Margins of 60%? On inference maybe but that disappears when you price in model training.

This guy's analysis says they are bleeding out despite massive revenue

https://www.wheresyoured.at/anthropic-is-bleeding-out/

ankit219 2 days ago | parent [-]

In Jan, when deepseek launched, Dario Amodei had to disclose they spent about $10M to train the last generation of models (his arguments was deepseek was on the curve, not breaking it).

They earned $250M in May based on ARR, and about $400M in july. Model training is going to be amortized over multiple years anyway. I am not privy to how much they spent, not going to comment on that. GM was public news, and hence I got that.

Re Zitron's analysis, I don't find them to be reliable or compelling.

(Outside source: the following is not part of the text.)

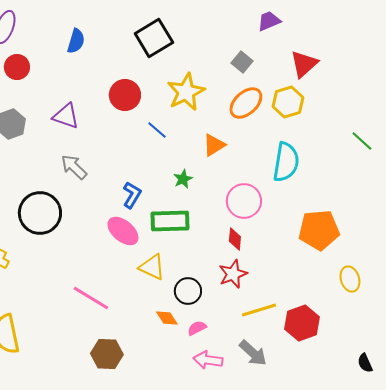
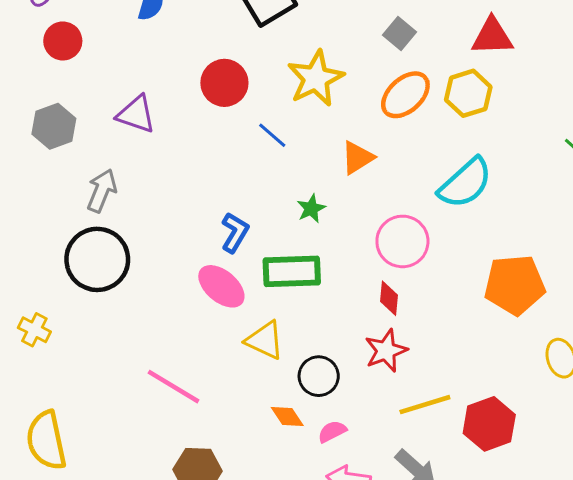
red triangle: (304, 64) -> (492, 36), turned 40
cyan semicircle: (286, 162) -> (465, 183), turned 39
gray arrow: (74, 167) -> (102, 191), moved, turned 68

singron 2 days ago | parent | next [-]

It doesn't make sense to amortize model training over multiple years since they train multiple models per year (e.g. Claude 3.5, 3.7, and 4 were released within 12 months). Or you can, but then you have to overlap amortization schedules multiple times over. E.g. if they amortized over 24 months, then they would still be amortizing Claude 2.1, 3, 3.5, 3.7, 4, and 4.1.

kgwgk 2 days ago | parent | prev [-]

> Model training is going to be amortized over multiple years anyway.

Claude 4 launch was not even fifteen months after the launch of Claude 3 (which is discontinued). The “multiple” is 1.2 - I wouldn’t call that “multiple years”.